→ ENTRIES SUPPLIED:
********************

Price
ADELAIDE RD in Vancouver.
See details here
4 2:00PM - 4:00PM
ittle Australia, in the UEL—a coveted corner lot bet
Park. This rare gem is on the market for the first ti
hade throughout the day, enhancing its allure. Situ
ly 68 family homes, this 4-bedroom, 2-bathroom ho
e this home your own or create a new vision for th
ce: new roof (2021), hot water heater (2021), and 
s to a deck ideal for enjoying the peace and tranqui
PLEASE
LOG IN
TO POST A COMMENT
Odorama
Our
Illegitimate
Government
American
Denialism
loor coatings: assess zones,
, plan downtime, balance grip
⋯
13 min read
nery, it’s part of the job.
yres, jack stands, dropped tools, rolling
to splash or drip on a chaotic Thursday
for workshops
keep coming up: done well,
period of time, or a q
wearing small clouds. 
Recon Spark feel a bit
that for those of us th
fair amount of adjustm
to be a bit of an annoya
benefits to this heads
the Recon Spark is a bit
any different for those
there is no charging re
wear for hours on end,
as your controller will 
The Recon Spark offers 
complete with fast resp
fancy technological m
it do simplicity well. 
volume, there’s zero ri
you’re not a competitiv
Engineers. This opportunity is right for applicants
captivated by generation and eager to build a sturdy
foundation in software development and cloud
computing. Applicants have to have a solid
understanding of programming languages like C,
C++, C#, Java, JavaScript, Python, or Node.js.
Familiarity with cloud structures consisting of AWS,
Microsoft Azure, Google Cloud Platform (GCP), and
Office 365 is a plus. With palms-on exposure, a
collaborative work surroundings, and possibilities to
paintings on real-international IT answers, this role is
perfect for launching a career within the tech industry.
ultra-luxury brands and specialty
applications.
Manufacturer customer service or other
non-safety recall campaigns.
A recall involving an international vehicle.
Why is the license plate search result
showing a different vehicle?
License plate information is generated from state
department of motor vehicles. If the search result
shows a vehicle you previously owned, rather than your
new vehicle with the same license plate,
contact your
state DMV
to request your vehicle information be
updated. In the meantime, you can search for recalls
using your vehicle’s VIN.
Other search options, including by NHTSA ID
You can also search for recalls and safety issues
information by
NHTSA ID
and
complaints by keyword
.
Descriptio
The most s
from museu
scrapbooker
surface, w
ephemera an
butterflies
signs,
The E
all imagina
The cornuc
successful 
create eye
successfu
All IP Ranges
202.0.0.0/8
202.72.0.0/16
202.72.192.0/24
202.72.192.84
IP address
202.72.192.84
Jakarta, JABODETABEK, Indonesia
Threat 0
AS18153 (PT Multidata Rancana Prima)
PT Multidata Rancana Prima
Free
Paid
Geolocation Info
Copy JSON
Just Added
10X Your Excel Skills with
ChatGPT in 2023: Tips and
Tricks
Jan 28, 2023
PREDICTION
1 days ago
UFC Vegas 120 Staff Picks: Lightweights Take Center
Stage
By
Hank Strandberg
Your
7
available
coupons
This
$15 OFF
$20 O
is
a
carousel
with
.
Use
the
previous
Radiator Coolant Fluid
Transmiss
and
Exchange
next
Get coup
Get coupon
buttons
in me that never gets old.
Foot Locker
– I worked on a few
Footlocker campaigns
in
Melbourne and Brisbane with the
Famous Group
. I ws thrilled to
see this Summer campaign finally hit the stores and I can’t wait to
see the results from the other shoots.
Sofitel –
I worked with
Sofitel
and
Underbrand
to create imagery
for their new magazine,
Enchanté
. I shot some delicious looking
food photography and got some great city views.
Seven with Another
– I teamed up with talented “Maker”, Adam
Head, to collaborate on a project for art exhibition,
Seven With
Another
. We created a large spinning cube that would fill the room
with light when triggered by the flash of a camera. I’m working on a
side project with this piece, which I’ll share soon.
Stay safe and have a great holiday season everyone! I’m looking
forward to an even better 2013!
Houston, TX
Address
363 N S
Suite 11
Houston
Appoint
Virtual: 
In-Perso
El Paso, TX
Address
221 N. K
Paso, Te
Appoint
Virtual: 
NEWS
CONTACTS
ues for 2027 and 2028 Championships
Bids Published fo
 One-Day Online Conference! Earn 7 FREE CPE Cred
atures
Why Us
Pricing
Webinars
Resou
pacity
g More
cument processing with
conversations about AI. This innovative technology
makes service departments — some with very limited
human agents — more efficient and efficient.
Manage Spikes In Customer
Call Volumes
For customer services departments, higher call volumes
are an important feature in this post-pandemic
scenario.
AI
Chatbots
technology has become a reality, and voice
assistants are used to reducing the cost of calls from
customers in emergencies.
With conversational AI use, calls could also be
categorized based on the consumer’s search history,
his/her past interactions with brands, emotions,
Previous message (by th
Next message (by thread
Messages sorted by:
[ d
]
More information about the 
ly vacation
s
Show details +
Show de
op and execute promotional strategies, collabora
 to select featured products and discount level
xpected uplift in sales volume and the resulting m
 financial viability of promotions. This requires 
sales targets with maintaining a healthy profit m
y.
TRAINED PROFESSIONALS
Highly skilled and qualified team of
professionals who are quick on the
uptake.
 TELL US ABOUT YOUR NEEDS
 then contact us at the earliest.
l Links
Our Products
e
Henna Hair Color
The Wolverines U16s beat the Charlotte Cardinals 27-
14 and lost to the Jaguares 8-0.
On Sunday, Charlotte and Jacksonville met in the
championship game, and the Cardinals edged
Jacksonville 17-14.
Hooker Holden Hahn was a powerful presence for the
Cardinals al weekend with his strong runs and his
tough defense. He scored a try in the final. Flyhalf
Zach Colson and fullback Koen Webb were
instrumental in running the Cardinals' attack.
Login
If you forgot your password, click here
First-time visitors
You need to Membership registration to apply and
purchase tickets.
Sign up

********************

→ PROBLEM STATEMENT: Reproduce the text of all the records above, line for line, without changing any wording, spelling, punctuation or line breaks.

→ EXERCISE SOLUTION:
Price
ADELAIDE RD in Vancouver.
See details here
4 2:00PM - 4:00PM
ittle Australia, in the UEL—a coveted corner lot bet
Park. This rare gem is on the market for the first ti
hade throughout the day, enhancing its allure. Situ
ly 68 family homes, this 4-bedroom, 2-bathroom ho
e this home your own or create a new vision for th
ce: new roof (2021), hot water heater (2021), and 
s to a deck ideal for enjoying the peace and tranqui
PLEASE
LOG IN
TO POST A COMMENT
Odorama
Our
Illegitimate
Government
American
Denialism
loor coatings: assess zones,
, plan downtime, balance grip
⋯
13 min read
nery, it’s part of the job.
yres, jack stands, dropped tools, rolling
to splash or drip on a chaotic Thursday
for workshops
keep coming up: done well,
period of time, or a q
wearing small clouds. 
Recon Spark feel a bit
that for those of us th
fair amount of adjustm
to be a bit of an annoya
benefits to this heads
the Recon Spark is a bit
any different for those
there is no charging re
wear for hours on end,
as your controller will 
The Recon Spark offers 
complete with fast resp
fancy technological m
it do simplicity well. 
volume, there’s zero ri
you’re not a competitiv
Engineers. This opportunity is right for applicants
captivated by generation and eager to build a sturdy
foundation in software development and cloud
computing. Applicants have to have a solid
understanding of programming languages like C,
C++, C#, Java, JavaScript, Python, or Node.js.
Familiarity with cloud structures consisting of AWS,
Microsoft Azure, Google Cloud Platform (GCP), and
Office 365 is a plus. With palms-on exposure, a
collaborative work surroundings, and possibilities to
paintings on real-international IT answers, this role is
perfect for launching a career within the tech industry.
ultra-luxury brands and specialty
applications.
Manufacturer customer service or other
non-safety recall campaigns.
A recall involving an international vehicle.
Why is the license plate search result
showing a different vehicle?
License plate information is generated from state
department of motor vehicles. If the search result
shows a vehicle you previously owned, rather than your
new vehicle with the same license plate,
contact your
state DMV
to request your vehicle information be
updated. In the meantime, you can search for recalls
using your vehicle’s VIN.
Other search options, including by NHTSA ID
You can also search for recalls and safety issues
information by
NHTSA ID
and
complaints by keyword
.
Descriptio
The most s
from museu
scrapbooker
surface, w
ephemera an
butterflies
signs,
The E
all imagina
The cornuc
successful 
create eye
successfu
All IP Ranges
202.0.0.0/8
202.72.0.0/16
202.72.192.0/24
202.72.192.84
IP address
202.72.192.84
Jakarta, JABODETABEK, Indonesia
Threat 0
AS18153 (PT Multidata Rancana Prima)
PT Multidata Rancana Prima
Free
Paid
Geolocation Info
Copy JSON
Just Added
10X Your Excel Skills with
ChatGPT in 2023: Tips and
Tricks
Jan 28, 2023
PREDICTION
1 days ago
UFC Vegas 120 Staff Picks: Lightweights Take Center
Stage
By
Hank Strandberg
Your
7
available
coupons
This
$15 OFF
$20 O
is
a
carousel
with
.
Use
the
previous
Radiator Coolant Fluid
Transmiss
and
Exchange
next
Get coup
Get coupon
buttons
in me that never gets old.
Foot Locker
– I worked on a few
Footlocker campaigns
in
Melbourne and Brisbane with the
Famous Group
. I ws thrilled to
see this Summer campaign finally hit the stores and I can’t wait to
see the results from the other shoots.
Sofitel –
I worked with
Sofitel
and
Underbrand
to create imagery
for their new magazine,
Enchanté
. I shot some delicious looking
food photography and got some great city views.
Seven with Another
– I teamed up with talented “Maker”, Adam
Head, to collaborate on a project for art exhibition,
Seven With
Another
. We created a large spinning cube that would fill the room
with light when triggered by the flash of a camera. I’m working on a
side project with this piece, which I’ll share soon.
Stay safe and have a great holiday season everyone! I’m looking
forward to an even better 2013!
Houston, TX
Address
363 N S
Suite 11
Houston
Appoint
Virtual: 
In-Perso
El Paso, TX
Address
221 N. K
Paso, Te
Appoint
Virtual: 
NEWS
CONTACTS
ues for 2027 and 2028 Championships
Bids Published fo
 One-Day Online Conference! Earn 7 FREE CPE Cred
atures
Why Us
Pricing
Webinars
Resou
pacity
g More
cument processing with
conversations about AI. This innovative technology
makes service departments — some with very limited
human agents — more efficient and efficient.
Manage Spikes In Customer
Call Volumes
For customer services departments, higher call volumes
are an important feature in this post-pandemic
scenario.
AI
Chatbots
technology has become a reality, and voice
assistants are used to reducing the cost of calls from
customers in emergencies.
With conversational AI use, calls could also be
categorized based on the consumer’s search history,
his/her past interactions with brands, emotions,
Previous message (by th
Next message (by thread
Messages sorted by:
[ d
]
More information about the 
ly vacation
s
Show details +
Show de
op and execute promotional strategies, collabora
 to select featured products and discount level
xpected uplift in sales volume and the resulting m
 financial viability of promotions. This requires 
sales targets with maintaining a healthy profit m
y.
TRAINED PROFESSIONALS
Highly skilled and qualified team of
professionals who are quick on the
uptake.
 TELL US ABOUT YOUR NEEDS
 then contact us at the earliest.
l Links
Our Products
e
Henna Hair Color
The Wolverines U16s beat the Charlotte Cardinals 27-
14 and lost to the Jaguares 8-0.
On Sunday, Charlotte and Jacksonville met in the
championship game, and the Cardinals edged
Jacksonville 17-14.
Hooker Holden Hahn was a powerful presence for the
Cardinals al weekend with his strong runs and his
tough defense. He scored a try in the final. Flyhalf
Zach Colson and fullback Koen Webb were
instrumental in running the Cardinals' attack.
Login
If you forgot your password, click here
First-time visitors
You need to Membership registration to apply and
purchase tickets.
Sign up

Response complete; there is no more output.